Traditionally, the role of accounting information systems (AIS) within an organization has been to design, construct, and implement systems to improve organization performance and thus its profitability (Anthony et al., 1994). Unfortunately, this has not always been the case when the organization acquires an information system (Martin, 1998). This is particularly true for developing countries. Software projects can often spiral out of control to become “runaway systems” that far exceed original budget and schedule projection (Keil et al., 2000) and that failure could represent a significant loss in a market with billions of investments (ARC Advisory Group, 2003).

Providing and assuring the quality of financial data is a major objective of accounting. With the advent of AIS, the traditional focus on the input and recording of data needs to be offset with the recognition that the systems themselves may affect the quality of data (Fedorowicz & Lee, 1998). Consequently, many efforts appeared in the literature and the profession to measure and evaluate system effectiveness in order to develop the best methodologies and practices that ensure delivering effective information systems and avoid any possible pitfalls.

The majority of the literature measured information system (IS) effectiveness using indicators, such as system usage, cost/ benefits analysis, user satisfaction, information economics and system quality (Delone & McLean, 1992; Peslak et al., 2008), all of these indicators seems reasonable; due to the fact that the (IS) function includes a significant qualitative service component (Jiang et al., 2002); but they are partial and inconclusive. Other studies, like (Choe, 1996; Palanisamy, 2001; Sharma & Yetton, 2003), tried to identify the critical success factors that could influence the Enterprise Resource Planning (ERP) effectiveness level in general, these attempts were successful at ERP level but with a little attention to AIS in particular.
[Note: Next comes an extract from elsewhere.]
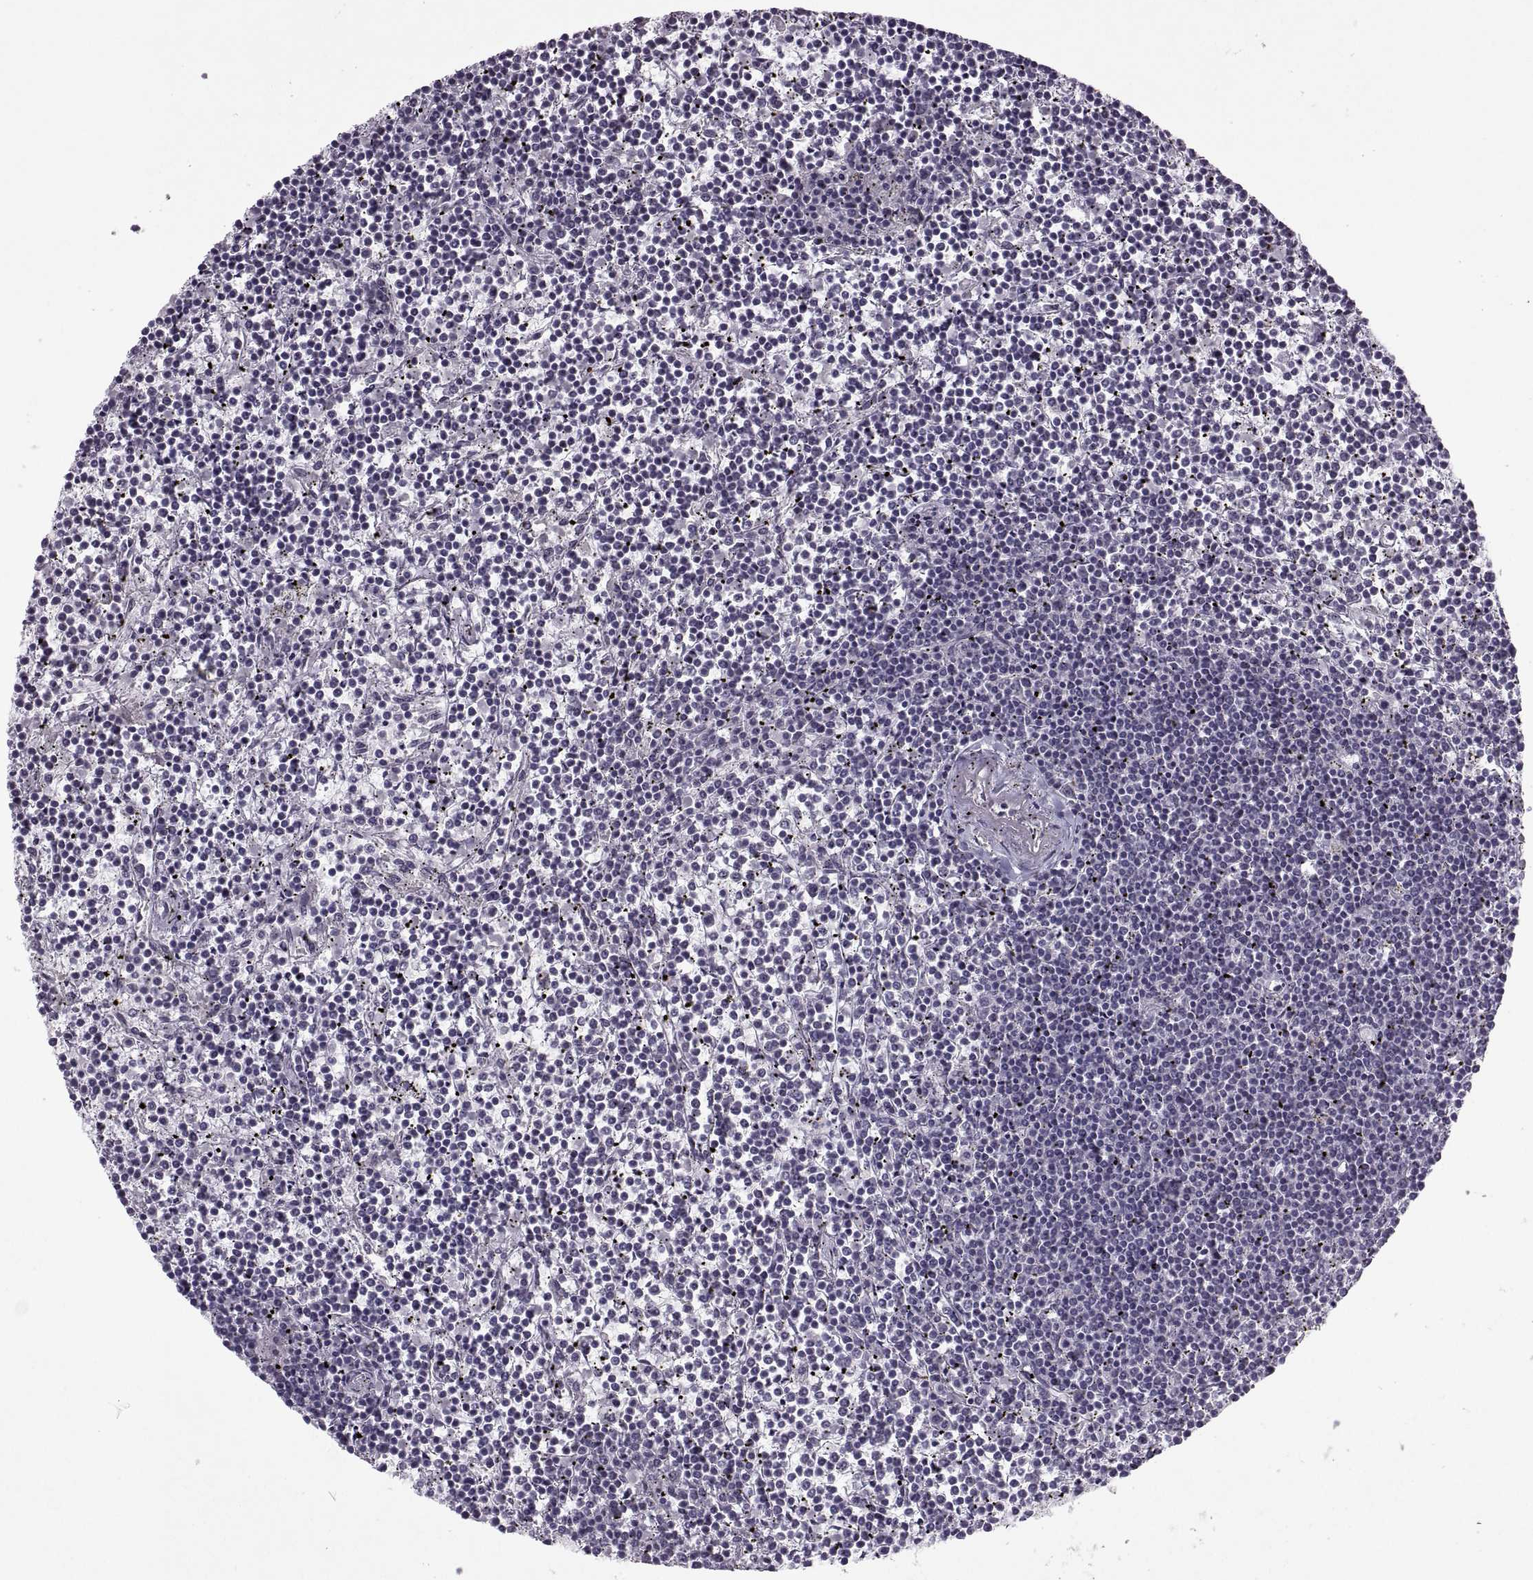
{"staining": {"intensity": "negative", "quantity": "none", "location": "none"}, "tissue": "lymphoma", "cell_type": "Tumor cells", "image_type": "cancer", "snomed": [{"axis": "morphology", "description": "Malignant lymphoma, non-Hodgkin's type, Low grade"}, {"axis": "topography", "description": "Spleen"}], "caption": "The IHC micrograph has no significant expression in tumor cells of lymphoma tissue.", "gene": "MGAT4D", "patient": {"sex": "female", "age": 19}}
This study extends previous literature by examining the relationship between the AIS implementation success factors and AIS effectiveness, where the failure in implementing the System Development Life Cycle (SDLC) may cause discrepancies in system output (Rajagopal & Frank, 2002) and this is very true to all SDLC phases activities (Gupta, 2000 ; Umble & Umble, 2002).

In this study, a critical success factor (CSF) list was developed, based on Oracle Applications Implementation Methodology (OAIM), literature review and a preliminary investigation of several ERP successful delivery stories in Jordan. The developed CSF list aims to identify the extent to which the SDLC phases are implemented properly in the Jordanian environment. This may enables us to formulate a better understanding for what could be a good fit in this emerging environment, thus; contributes to the literature with the Jordanian experience and support the growing literature in the area of ‘cultural fit’ (Plant & Willcocks, 2007).

To measure the AIS effectiveness level we used the Balance Score Card (BSC) perspectives to develop a comprehensive effectiveness measurement tool that covers all AIS aspects, general enough to be valid for all research sample companies and specialized enough for the industrial sector. AIS that is subject to this study is part of (ERP) and meet its definition.